Assigned task — Each record must come back unchanged in your answer, stripped of its images.

[Stored data]
----
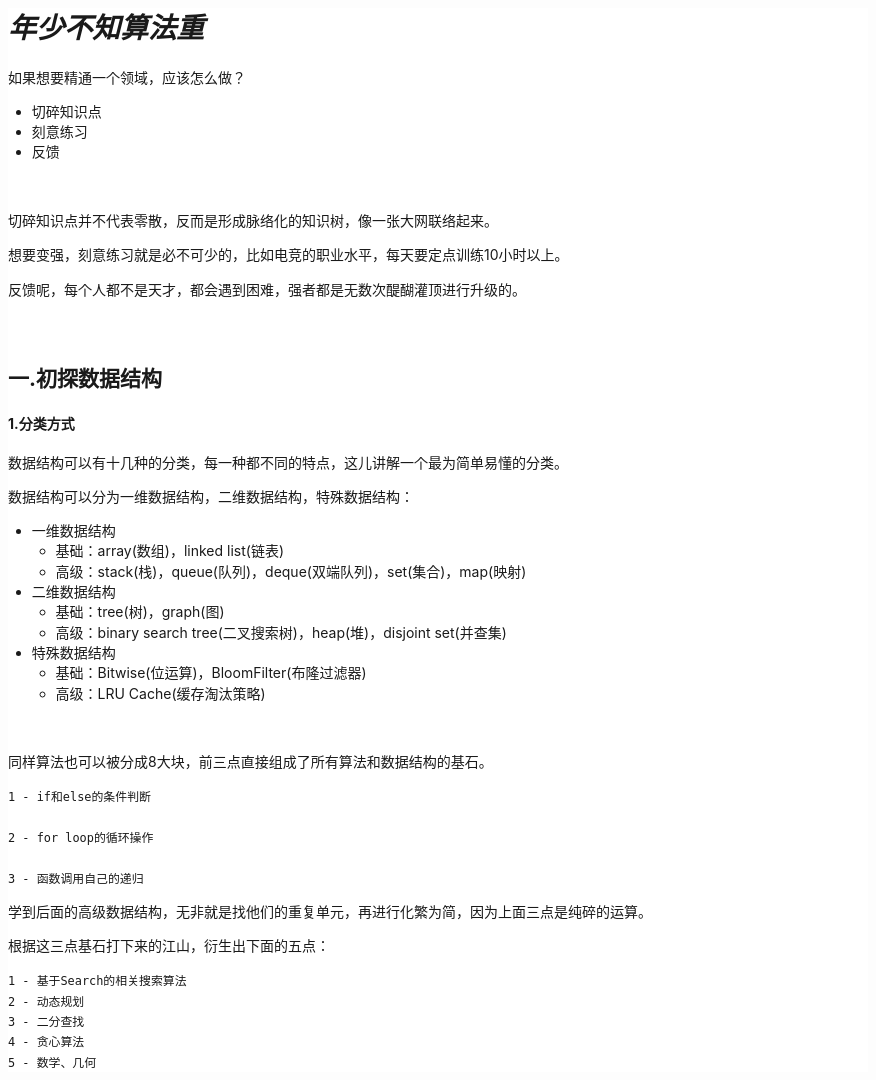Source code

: # *年少不知算法重*

如果想要精通一个领域，应该怎么做？

- 切碎知识点
- 刻意练习
- 反馈

&nbsp;

切碎知识点并不代表零散，反而是形成脉络化的知识树，像一张大网联络起来。

想要变强，刻意练习就是必不可少的，比如电竞的职业水平，每天要定点训练10小时以上。

反馈呢，每个人都不是天才，都会遇到困难，强者都是无数次醍醐灌顶进行升级的。

&nbsp;

## 一.初探数据结构

#### 1.分类方式

数据结构可以有十几种的分类，每一种都不同的特点，这儿讲解一个最为简单易懂的分类。

数据结构可以分为一维数据结构，二维数据结构，特殊数据结构：

- 一维数据结构
  - 基础：array(数组)，linked list(链表)
  - 高级：stack(栈)，queue(队列)，deque(双端队列)，set(集合)，map(映射)
- 二维数据结构
  - 基础：tree(树)，graph(图)
  - 高级：binary search tree(二叉搜索树)，heap(堆)，disjoint set(并查集)
- 特殊数据结构
  - 基础：Bitwise(位运算)，BloomFilter(布隆过滤器)
  - 高级：LRU Cache(缓存淘汰策略)

&nbsp;

同样算法也可以被分成8大块，前三点直接组成了所有算法和数据结构的基石。

```
1 - if和else的条件判断

2 - for loop的循环操作

3 - 函数调用自己的递归
```

学到后面的高级数据结构，无非就是找他们的重复单元，再进行化繁为简，因为上面三点是纯碎的运算。

根据这三点基石打下来的江山，衍生出下面的五点：

```
1 - 基于Search的相关搜索算法
2 - 动态规划
3 - 二分查找
4 - 贪心算法
5 - 数学、几何
```
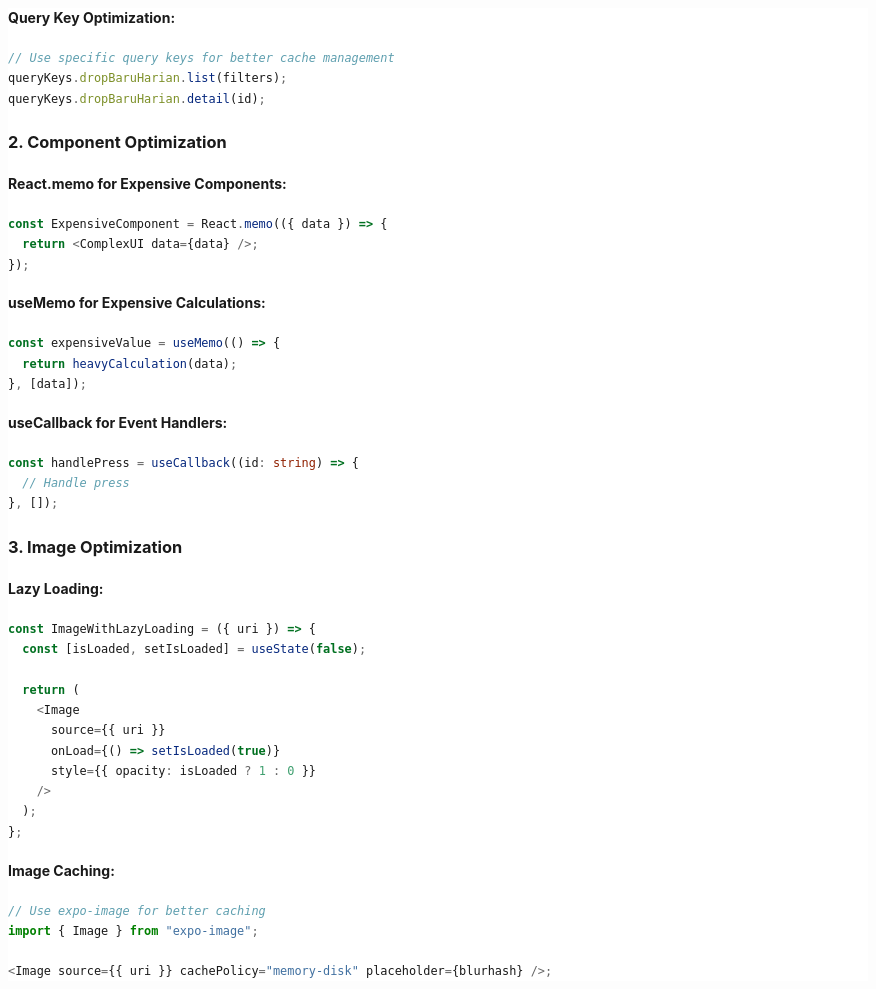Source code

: #### **Query Key Optimization:**

```typescript
// Use specific query keys for better cache management
queryKeys.dropBaruHarian.list(filters);
queryKeys.dropBaruHarian.detail(id);
```

### **2. Component Optimization**

#### **React.memo for Expensive Components:**

```typescript
const ExpensiveComponent = React.memo(({ data }) => {
  return <ComplexUI data={data} />;
});
```

#### **useMemo for Expensive Calculations:**

```typescript
const expensiveValue = useMemo(() => {
  return heavyCalculation(data);
}, [data]);
```

#### **useCallback for Event Handlers:**

```typescript
const handlePress = useCallback((id: string) => {
  // Handle press
}, []);
```

### **3. Image Optimization**

#### **Lazy Loading:**

```typescript
const ImageWithLazyLoading = ({ uri }) => {
  const [isLoaded, setIsLoaded] = useState(false);

  return (
    <Image
      source={{ uri }}
      onLoad={() => setIsLoaded(true)}
      style={{ opacity: isLoaded ? 1 : 0 }}
    />
  );
};
```

#### **Image Caching:**

```typescript
// Use expo-image for better caching
import { Image } from "expo-image";

<Image source={{ uri }} cachePolicy="memory-disk" placeholder={blurhash} />;
```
----
Task result —
Source code

: # *年少不知算法重*

如果想要精通一个领域，应该怎么做？

- 切碎知识点
- 刻意练习
- 反馈

&nbsp;

切碎知识点并不代表零散，反而是形成脉络化的知识树，像一张大网联络起来。

想要变强，刻意练习就是必不可少的，比如电竞的职业水平，每天要定点训练10小时以上。

反馈呢，每个人都不是天才，都会遇到困难，强者都是无数次醍醐灌顶进行升级的。

&nbsp;

## 一.初探数据结构

#### 1.分类方式

数据结构可以有十几种的分类，每一种都不同的特点，这儿讲解一个最为简单易懂的分类。

数据结构可以分为一维数据结构，二维数据结构，特殊数据结构：

- 一维数据结构
  - 基础：array(数组)，linked list(链表)
  - 高级：stack(栈)，queue(队列)，deque(双端队列)，set(集合)，map(映射)
- 二维数据结构
  - 基础：tree(树)，graph(图)
  - 高级：binary search tree(二叉搜索树)，heap(堆)，disjoint set(并查集)
- 特殊数据结构
  - 基础：Bitwise(位运算)，BloomFilter(布隆过滤器)
  - 高级：LRU Cache(缓存淘汰策略)

&nbsp;

同样算法也可以被分成8大块，前三点直接组成了所有算法和数据结构的基石。

```
1 - if和else的条件判断

2 - for loop的循环操作

3 - 函数调用自己的递归
```

学到后面的高级数据结构，无非就是找他们的重复单元，再进行化繁为简，因为上面三点是纯碎的运算。

根据这三点基石打下来的江山，衍生出下面的五点：

```
1 - 基于Search的相关搜索算法
2 - 动态规划
3 - 二分查找
4 - 贪心算法
5 - 数学、几何
```
Source code

: #### **Query Key Optimization:**

```typescript
// Use specific query keys for better cache management
queryKeys.dropBaruHarian.list(filters);
queryKeys.dropBaruHarian.detail(id);
```

### **2. Component Optimization**

#### **React.memo for Expensive Components:**

```typescript
const ExpensiveComponent = React.memo(({ data }) => {
  return <ComplexUI data={data} />;
});
```

#### **useMemo for Expensive Calculations:**

```typescript
const expensiveValue = useMemo(() => {
  return heavyCalculation(data);
}, [data]);
```

#### **useCallback for Event Handlers:**

```typescript
const handlePress = useCallback((id: string) => {
  // Handle press
}, []);
```

### **3. Image Optimization**

#### **Lazy Loading:**

```typescript
const ImageWithLazyLoading = ({ uri }) => {
  const [isLoaded, setIsLoaded] = useState(false);

  return (
    <Image
      source={{ uri }}
      onLoad={() => setIsLoaded(true)}
      style={{ opacity: isLoaded ? 1 : 0 }}
    />
  );
};
```

#### **Image Caching:**

```typescript
// Use expo-image for better caching
import { Image } from "expo-image";

<Image source={{ uri }} cachePolicy="memory-disk" placeholder={blurhash} />;
```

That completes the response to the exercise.